Accept Cookies

Cookies: How we use information on our website:

We use cookies on our website to make it clear, useful and reliable. In order to achieve this and to provide certain personalised features we store a small amount of data about you. Find our more here. By navigating from the front page to other sections of our website, you are consenting to information being stored.

Privacy Notice

1.  Introduction

The Northern Ireland Medical and Dental Training Agency (NIMDTA) was established to train postgraduate medical and dental professionals for Northern Ireland. More detailed information about different aspects of our work can be found on our website: NIMDTA recognises the importance of protecting personal and confidential information in all that we do, all we direct or commission, and takes care to meet its legal duties. Key legislation includes:

  • the General Data Protection Regulation 2016 (GDPR),
  • the Data Protection Act 2018
  • the Access to Health Records (Northern Ireland) Order 1993 (AHR)
  • the Freedom of Information Act 2000 (FOI),
  • the Environmental Information Regulations 2004 (EIR),
  • the Human Rights Act 1998 (HRA),
  • relevant health service legislation, and the
  • common law duty of confidentiality

2.  Your Information

NIMDTA uses personal information for a number of purposes. This Privacy Notice provides a summary of how we use your information. To ensure that we process your personal data fairly and lawfully we are required to inform you of:

  • What personal information we collect
  • Why we need your data
  • How it will be used
  • Who it will be shared with
  • How long it will be kept for

2.1  What types of personal data do we handle?

NIMDTA processes personal information in relation to the functions it performs with regard to the management of postgraduate medical and dental education and training. On a phased basis from August 2019, NIMDTA will also be assuming the role of Single Lead Employer for Doctors and Dentists in Training in Northern Ireland.  It will therefore be necessary to process personal information in relation to this function also. NIMDTA also processes information in relation to the management of the GP Appraisal process within Northern Ireland. In addition, NIMDTA also processes information in relation to its own staff. The information NIMDTA may hold includes:

  • names, addresses, telephone numbers, e-mail addresses
  • family details, for example next of kin details
  • employment details, training programme membership, placement history, HSC service information, sickness absence and other absence information
  • details held in personnel files
  • contact details for contractors / suppliers
  • financial information

NIMDTA may also process ’special categories’ of information:

  • racial or ethnic origin
  • political opinions
  • religious or philosophical beliefs
  • trade union membership
  • data concerning health (for example, occupational health reports)
  • data concerning a natural person’s sex life

2.2  Why we need your data

NIMDTA processes personal information provided by Doctors and Dentists in Training, their Trainers, and other Educator staff (including those who applied for these roles but who were not appointed) in relation to the statutory functions it performs with regard to the management of postgraduate medical and dental education and training within Northern Ireland. On a phased basis from August 2019, NIMDTA will also be assuming the role of Single Lead Employer for Doctors and Dentists in Training in Northern Ireland.  It will therefore be necessary to process personal information in relation to these individuals with regard to their contract of employment and pay and conditions.
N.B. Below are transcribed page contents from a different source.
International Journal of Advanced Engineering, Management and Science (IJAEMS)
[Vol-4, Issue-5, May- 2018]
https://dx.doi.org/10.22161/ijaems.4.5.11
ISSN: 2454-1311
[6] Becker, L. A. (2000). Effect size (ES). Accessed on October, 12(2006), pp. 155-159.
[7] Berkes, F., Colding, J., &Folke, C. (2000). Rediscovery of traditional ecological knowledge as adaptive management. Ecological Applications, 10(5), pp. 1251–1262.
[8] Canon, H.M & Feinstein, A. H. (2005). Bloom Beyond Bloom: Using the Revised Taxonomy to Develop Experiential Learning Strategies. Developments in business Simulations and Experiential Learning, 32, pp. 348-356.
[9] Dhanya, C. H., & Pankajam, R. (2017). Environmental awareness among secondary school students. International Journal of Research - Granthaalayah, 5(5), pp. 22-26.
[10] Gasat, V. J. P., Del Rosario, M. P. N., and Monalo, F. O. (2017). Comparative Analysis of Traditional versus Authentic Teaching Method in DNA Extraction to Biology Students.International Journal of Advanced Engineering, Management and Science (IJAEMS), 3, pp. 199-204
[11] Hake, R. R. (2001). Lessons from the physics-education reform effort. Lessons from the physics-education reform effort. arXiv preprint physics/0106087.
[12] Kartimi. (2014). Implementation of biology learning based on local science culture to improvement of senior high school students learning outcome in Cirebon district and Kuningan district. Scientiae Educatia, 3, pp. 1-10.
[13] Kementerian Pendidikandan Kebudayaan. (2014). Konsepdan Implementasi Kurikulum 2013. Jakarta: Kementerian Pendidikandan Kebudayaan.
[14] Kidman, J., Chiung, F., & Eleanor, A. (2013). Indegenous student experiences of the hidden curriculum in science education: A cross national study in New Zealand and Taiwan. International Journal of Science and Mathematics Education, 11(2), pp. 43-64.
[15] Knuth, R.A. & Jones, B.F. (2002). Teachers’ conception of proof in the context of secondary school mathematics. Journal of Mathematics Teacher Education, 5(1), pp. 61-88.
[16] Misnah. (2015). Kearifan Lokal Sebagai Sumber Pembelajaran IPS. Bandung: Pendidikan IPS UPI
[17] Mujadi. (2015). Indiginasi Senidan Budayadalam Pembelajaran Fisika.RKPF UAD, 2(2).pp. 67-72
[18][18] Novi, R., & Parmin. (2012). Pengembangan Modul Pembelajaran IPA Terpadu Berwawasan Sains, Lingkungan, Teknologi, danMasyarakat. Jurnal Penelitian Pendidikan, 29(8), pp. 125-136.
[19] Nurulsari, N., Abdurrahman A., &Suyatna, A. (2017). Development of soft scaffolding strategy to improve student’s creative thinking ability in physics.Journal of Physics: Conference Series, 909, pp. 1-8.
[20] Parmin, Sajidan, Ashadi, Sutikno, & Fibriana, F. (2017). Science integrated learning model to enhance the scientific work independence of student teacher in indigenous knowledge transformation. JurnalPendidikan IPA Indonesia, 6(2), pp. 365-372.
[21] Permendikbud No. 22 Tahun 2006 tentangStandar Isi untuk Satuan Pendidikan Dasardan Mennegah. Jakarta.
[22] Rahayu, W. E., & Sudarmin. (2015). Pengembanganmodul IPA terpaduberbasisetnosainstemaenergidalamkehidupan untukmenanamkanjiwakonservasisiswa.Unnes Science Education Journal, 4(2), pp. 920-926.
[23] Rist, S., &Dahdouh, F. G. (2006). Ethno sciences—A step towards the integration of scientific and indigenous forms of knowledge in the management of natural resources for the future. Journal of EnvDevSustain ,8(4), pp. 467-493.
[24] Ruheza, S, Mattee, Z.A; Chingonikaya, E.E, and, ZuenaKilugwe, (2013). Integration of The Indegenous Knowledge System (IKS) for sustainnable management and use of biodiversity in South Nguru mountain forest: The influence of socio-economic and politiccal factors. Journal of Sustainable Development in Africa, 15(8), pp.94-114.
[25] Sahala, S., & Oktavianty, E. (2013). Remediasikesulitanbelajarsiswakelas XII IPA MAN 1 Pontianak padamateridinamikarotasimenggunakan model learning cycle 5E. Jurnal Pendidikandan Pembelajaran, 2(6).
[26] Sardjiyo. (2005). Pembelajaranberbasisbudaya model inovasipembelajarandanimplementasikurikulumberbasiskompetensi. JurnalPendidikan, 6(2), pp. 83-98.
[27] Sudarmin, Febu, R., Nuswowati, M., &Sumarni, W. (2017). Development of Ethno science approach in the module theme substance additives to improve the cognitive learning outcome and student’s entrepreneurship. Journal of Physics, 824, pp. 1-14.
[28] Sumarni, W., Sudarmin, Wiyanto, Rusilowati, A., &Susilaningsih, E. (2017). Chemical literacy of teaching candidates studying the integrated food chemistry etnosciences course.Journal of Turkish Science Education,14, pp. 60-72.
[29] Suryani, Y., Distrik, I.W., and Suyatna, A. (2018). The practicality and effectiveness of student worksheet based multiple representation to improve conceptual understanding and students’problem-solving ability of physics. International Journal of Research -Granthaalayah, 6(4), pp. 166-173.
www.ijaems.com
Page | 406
NIMDTA requires the personal information of General Practitioners so that it can manage the GP Appraisal process within Northern Ireland. This allows for appraisals to be arranged and carried out annually in order to meet the requirements of the Department of Health and the Health and Social Care Board. NIMDTA also processes information in relation to Dentists, Dental Care Professionals and General Practitioners in relation to Continuing Professional Development courses. In addition NIMDTA processes information in relation to its own staff and those who apply to work for the organisation. Information processed for the above purposes is therefore lawful under Article 6 of GDPR as follows:

  • 6(1)(a) – Consent of the data subject
  • 6(1)(b) – Processing is necessary for the performance of a contract to which the data subject is party or in order to take steps at the request of the data subject prior to entering into a contract
  • 6(1)(e) – Processing is necessary for the performance of a task carried out in the public interest or in the exercise of official authority vested in the controller
  • 6(1)(f) – Processing is necessary for your legitimate interests

Where NIMDTA processes special categories of personal data, its additional legal bases for processing such data as listed in Article 9 of GDPR are as follows:

  • 9(2)(a) – Explicit consent of the data subject
  • 9(2)(b) – Processing is necessary for the purposes of carrying out the obligations and exercising specific rights of the controller or of the data subject in the field of employment and social security and social protection law
  • 9(2)(h) – Processing is necessary for the purposes of preventive or occupational medicine, for the assessment of the working capacity of the employee
  • 9(2)(j) – Processing is necessary for archiving purposes in the public interest, scientific or historical research purposes or statistical purposes

2.3 How will we use information about you?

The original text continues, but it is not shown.